Книга Курехин. Шкипер о Капитане, страница 76. Автор книги Александр Кан

Разделитель для чтения книг в онлайн библиотеке

Онлайн книга «Курехин. Шкипер о Капитане»

Cтраница 76

Все это, однако, делалось вполне в русле уже привычного, всем знакомого и всеми любимого Сергея Курёхина – остроумного, в меру дерзкого, но крайне милого и обаятельного.

Но тем не менее теперь, ретроспективно, можно и нужно проследить проходившие в его сознании и мировосприятии в эти годы процессы, которые и привели к столь радикальному, «внезапному» повороту – и убедиться, что на самом деле он не был таким уж внезапным.

Идеологическое единство художественного андерграунда основывалось на осознании единого врага – подавляющего творческую свободу советского тоталитаризма. С крахом общего врага рухнуло и казавшееся нерушимым единство, и началось расслоение, проявившее доселе скрытые, глубинные, обоснованные куда более фундаментальными, чем увлечение авангардом и западной культурой, национальные, почвеннические корни. Помните сделанное мне в интервью далекого 1982 года и показавшееся тогда всего лишь позой заявление: «я – национал-шовинист» и рассуждения там же о противостоянии русской культуры Западу с его «прагматическим рационализмом». В этом своем растущем национальном самоосознании Курёхин был, разумеется, не одинок. Тот же Дебижев, в 1995 году пытавшийся урезонить своего друга, спустя год-другой после его смерти стал на еще более радикальные почвеннически-имперские позиции. Не говоря уже о проявлении откровенно воинствующего имперского сознания куда более авторитетного и, казалось бы, напрочь прозападного и либерального Бродского в его написанных примерно в то же время – в 1994 году – стихах «На независимость Украины». Ну а в последние годы примеров переориентации в националистическое русло бывших «западников» не счесть.

Но вместе с тем было бы, кажется мне, непростительным упрощением сводить радикальные сдвиги в курёхинском мировоззрении исключительно к пробуждению дремавшего до поры до времени национализма. Курёхин – в первую очередь радикал, а уж во вторую – националист.

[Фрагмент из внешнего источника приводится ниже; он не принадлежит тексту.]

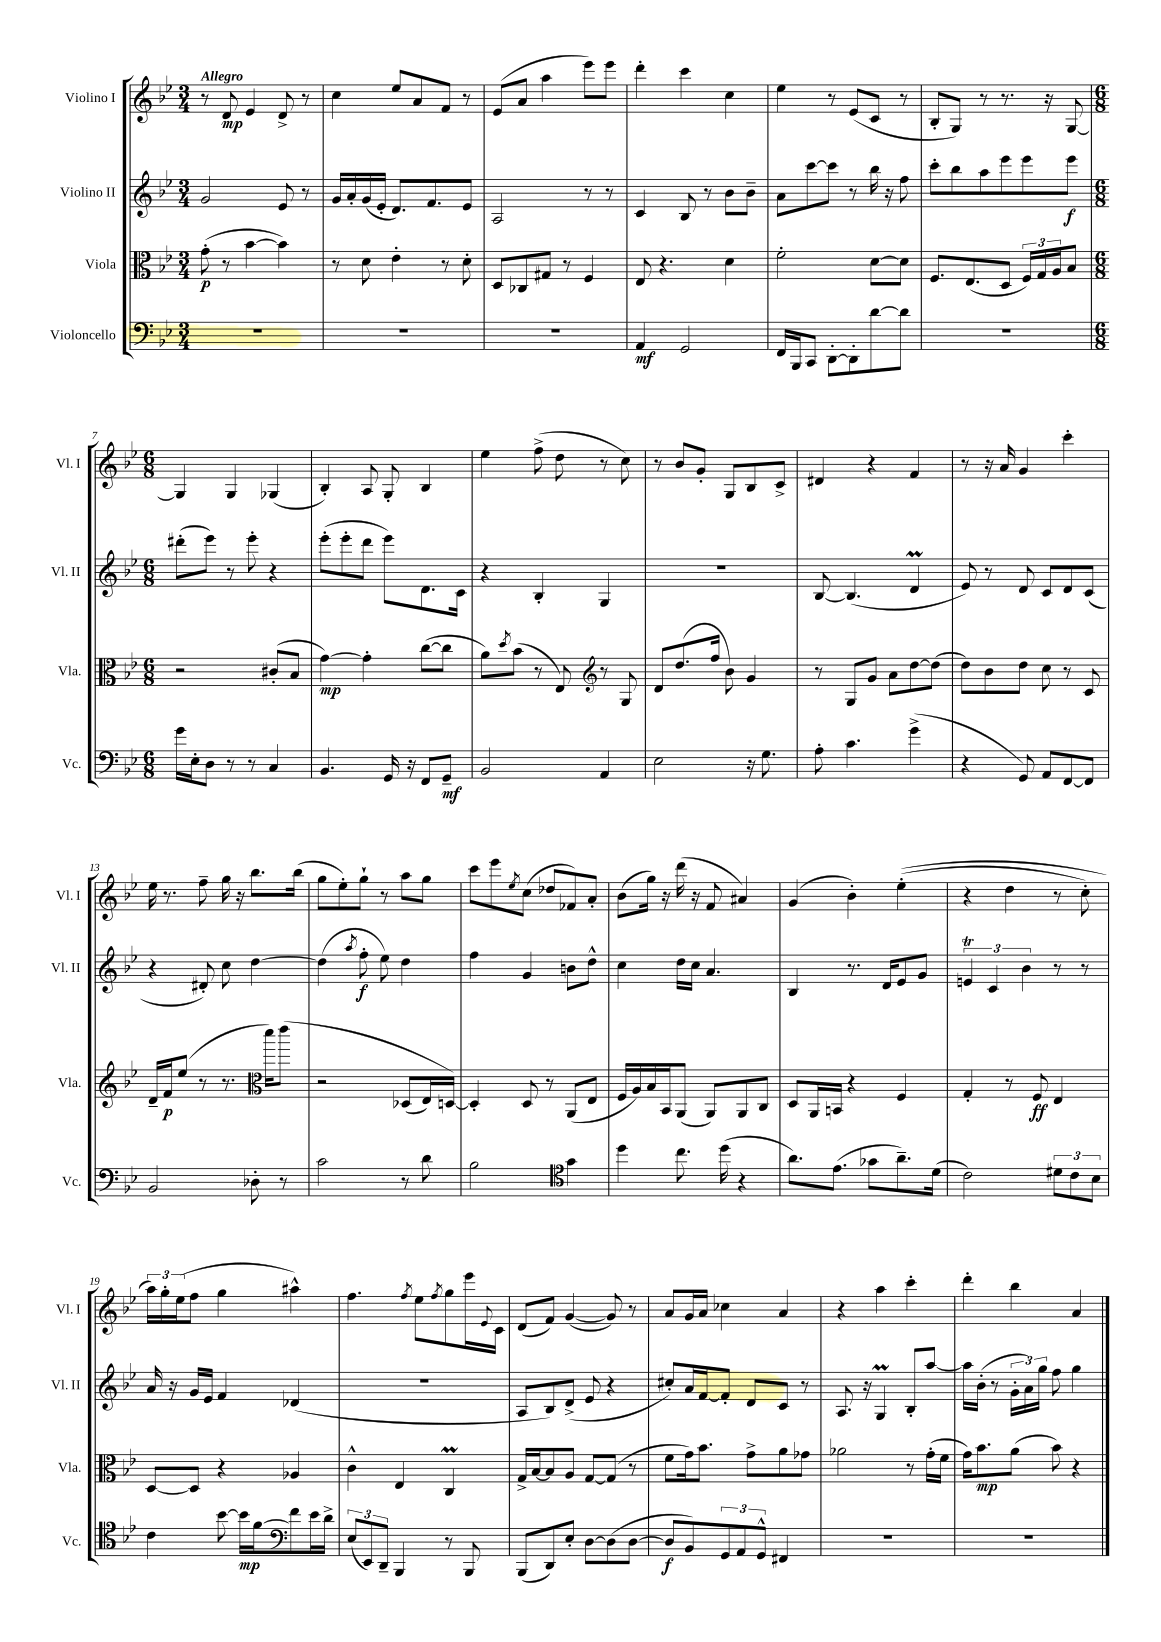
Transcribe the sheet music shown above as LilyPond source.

<<
\new StaffGroup <<
\new Staff = "s0" \with { instrumentName = "Violino I" shortInstrumentName = "Vl. I" } {
    \clef treble \key bes \major \numericTimeSignature \time 3/4 \tempo "Allegro"
    r8 d'8\mp ees'4 d'8-> r8 |
    c''4 ees''8 a'8 f'8 r8 |
    ees'8( a'8 a''4 ees'''8) ees'''8 |
    d'''4-. c'''4 c''4 |
    ees''4 r8 ees'8( c'8 r8 |
    bes8-. g8) r8 r8. r16 g8~ |
    \numericTimeSignature \time 6/8 g4 g4 ges4( |
    bes4-.) a8 g8-. bes4 |
    ees''4 f''8->( d''8 r8 c''8) |
    r8 bes'8 g'8-. g8 bes8 c'8-> |
    dis'4 r4 f'4 |
    r8 r16 a'16 g'4 c'''4-. |
    ees''16 r8. f''8-- g''16 r16 bes''8. bes''16( |
    g''8 ees''8-.) g''8-! r8 a''8 g''8 |
    c'''8 ees'''8 \acciaccatura { ees''8 } c''8( des''8 fes'8) a'8-. |
    bes'8( g''16) r16 d'''16( r16 f'8 ais'4) |
    g'4( bes'4-.) ees''4-.(\( |
    r4 d''4 r8 c''8-.) |
    \tuplet 3/2 { a''16\) g''16-. ees''16( } f''8 g''4 ais''4-^) |
    f''4. \acciaccatura { f''8 } ees''8 \acciaccatura { f''8 } g''8 ees'''16 \appoggiatura { ees'8 } c'16 |
    d'8( f'8) g'4~( g'8) r8 |
    a'8 g'16 a'16 ces''4 a'4 |
    r4 a''4 c'''4-. |
    d'''4-. bes''4 a'4 \bar "|." |
}
\new Staff = "s1" \with { instrumentName = "Violino II" shortInstrumentName = "Vl. II" } {
    \clef treble \key bes \major \numericTimeSignature \time 3/4
    g'2 ees'8 r8 |
    g'16 a'16-. g'16( ees'16-. d'8.) f'8. ees'8 |
    a2 r8 r8 |
    c'4 bes8 r8 bes'8 bes'8-- |
    a'8 c'''8~ c'''8 r8 bes''16 r16 f''8 |
    c'''8-. bes''8 a''8 ees'''8 ees'''8 ees'''8\f |
    \numericTimeSignature \time 6/8 dis'''8-.( ees'''8) r8 ees'''8-. r4 |
    ees'''8-.( ees'''8-. d'''8 ees'''8) d'8. c'16 |
    r4 bes4-. g4 |
    R2. |
    bes8~ bes4.( d'4\prall |
    ees'8) r8 d'8 c'8 d'8 c'8( |
    r4 dis'8-.) c''8 d''4~ |
    d''4( \acciaccatura { a''8 } f''8-.\f ees''8) d''4 |
    f''4 g'4 b'8 d''8-^ |
    c''4 d''16 c''16 a'4. |
    bes4 r8. d'16 ees'8 g'8 |
    \tuplet 3/2 { e'4\trill c'4 bes'4 } r8 r8 |
    a'16 r16 g'16 ees'16 f'4 des'4( |
    R2. |
    a8 bes8) d'8->( ees'8 r4 |
    cis''8-.) a'16 f'16~ f'8-. d'8 c'8 r8 |
    a8. r16 g4\prall bes8-. a''8~ |
    a''16 bes'16-.( r8 \tuplet 3/2 { g'16-. a'16) g''16 } f''8 g''4 \bar "|." |
}
\new Staff = "s2" \with { instrumentName = "Viola" shortInstrumentName = "Vla." } {
    \clef alto \key bes \major \numericTimeSignature \time 3/4
    g'8-.\p( r8 bes'4~ bes'4) |
    r8 d'8 ees'4-. r8 d'8-. |
    d8 ces8 gis8 r8 f4 |
    ees8 r4. d'4 |
    f'2-. d'8~ d'8 |
    f8. ees8.( d8 \tuplet 3/2 { f16) g16 a16 } bes8 |
    \numericTimeSignature \time 6/8 r2 cis'8-.( bes8 |
    g'4~\mp) g'4-. c''8~( c''8 |
    a'8) \acciaccatura { d''8 } bes'8( r8 ees8) r8 g8 |
    \clef treble d'8 d''8.( f''16 bes'8) g'4 |
    r8 g8 g'8 a'8 d''8~ d''8( |
    d''8) bes'8 d''8 c''8 r8 c'8 |
    d'16-- f'16\p ees''8( r8 r8. d'''16) ees'''8\( |
    \clef alto r2 des8( ees16) d16~\) |
    d4-. d8 r8 a,8( ees8 |
    f16 a16) bes16 bes,16 a,8( a,8) a,8 c8 |
    d8 a,16 b,16 r4 f4 |
    g4-. r8 f8\ff ees4 |
    d8~ d8 r4 aes4 |
    c'4-^ ees4 c4\prall |
    g16-> bes16~ bes8 a8 g8~ g8( r8 |
    f'8 g'16) bes'8. g'8-> a'8 ges'8 |
    aes'2 r8 g'16-.( f'16 |
    g'16) bes'8.\mp a'8( bes'8) r4 \bar "|." |
}
\new Staff = "s3" \with { instrumentName = "Violoncello" shortInstrumentName = "Vc." } {
    \clef bass \key bes \major \numericTimeSignature \time 3/4
    r2. |
    R2. |
    R2. |
    a,4\mf g,2 |
    f,16 bes,,16 c,8 d,8~-. d,8-. d'8~ d'8 |
    R2. |
    \numericTimeSignature \time 6/8 g'16 ees16-. d8 r8 r8 c4 |
    bes,4. g,16 r16 f,8 g,8--\mf |
    bes,2 a,4 |
    ees2 r16 g8. |
    a8-. c'4. g'4->( |
    r4 g,8) a,8 f,8~ f,8 |
    bes,2 des8-. r8 |
    c'2 r8 d'8 |
    bes2 \clef tenor g'4 |
    d''4 c''8. d''16( r4 |
    a'8.) ees'8.( ges'8 a'8.--) d'16( |
    c'2) \tuplet 3/2 { dis'8 c'8 bes8 } |
    c'4 bes'8~ bes'16\mp f'16~ f'8 ees'16 d'16-> |
    \clef bass \tuplet 3/2 { ees8( ees,8) d,8-- } bes,,4 r8 bes,,8 |
    bes,,8( d,8) ees8-. d8~ d8( d8~ |
    d8\f bes,8) \tuplet 3/2 { g,8 a,8 g,8-^ } fis,4 |
    R2. |
    R2. \bar "|." |
}
>>
>>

Заключив альянс с НБП, прокламируя идеи «русского фашизма» – заметим, не банально-нацистского толка, а вполне эзотерического, Курёхин опирался на столь близкие ему идеи эстетического авангардизма – футуризма, которые и привели в начале века к авангардизму политическому и идеологическому. Отсюда и тяга к неизбывной революционной пассионарности Лимонова и философской изощренности Дугина. Вслед за своими идейными наставниками и товарищами Курёхин – примем наиболее благоприятное для него объяснение – пытался встряхнуть погрязающий в буржуазно-мещанско-попсовом самодовольстве русский либерализм.

Точно так же, как почти десятилетием раньше, в 1987-м в интервью «Ленинградской правде» своей жесткой, даже жестокой позицией он хотел (если мы отбросим более мелкую мотивацию личной вражды с Гребенщиковым) предостеречь рок-сообщество против надвигающей опасности самодовольства и самоуспокоенности.

Страна переживала период наращивания первого капиталистического, буржуазного жирка – несмотря на чудовищное обнищание огромной части населения и совершенно катастрофическое финансовое положение государства. Появился запрос на альтернативную левую идею – не только замшелую коммунистическую в исполнении КПРФ имени Г. А. Зюганова, но и яркую, острую, интеллектуальную. Ту самую, которая всегда существовала на Западе (воспитавший нас 1968 год тому лучший пример) и которой просто по определению не могло быть в СССР. Не случайно главными провозвестниками этой «новой левизны» в посткоммунистической России стали проведший большую часть 1970-х и все 1980-е на Западе Эдуард Лимонов и воспитанный на западном ультра-радикализме Егор Летов.

К этому же периоду относится и сближение Курёхина с Сергеем Жариковым – еще одним двинувшимся в политику радикальным интеллектуалом от рок-культуры, сменившим к началу 1990-х шокирующе-дерзкие альбомы возглавляемой им группы «ДК» [283] на альянс с самыми одиозными политиками эпохи – от Владимира Жириновского до Валерии Новодворской.

Новая идея, тем более дерзкая, смелая, провокационная, была для Курёхина вещью самоценной. Интересно при этом, что Дугин, который, как казалось, должен был изо всех сил отстаивать серьезность курёхинского союза с НБП, в нашем с ним разговоре отнюдь не отрицал версию провокации и игры, проводя при этом интересное разграничение между идеологией и политикой.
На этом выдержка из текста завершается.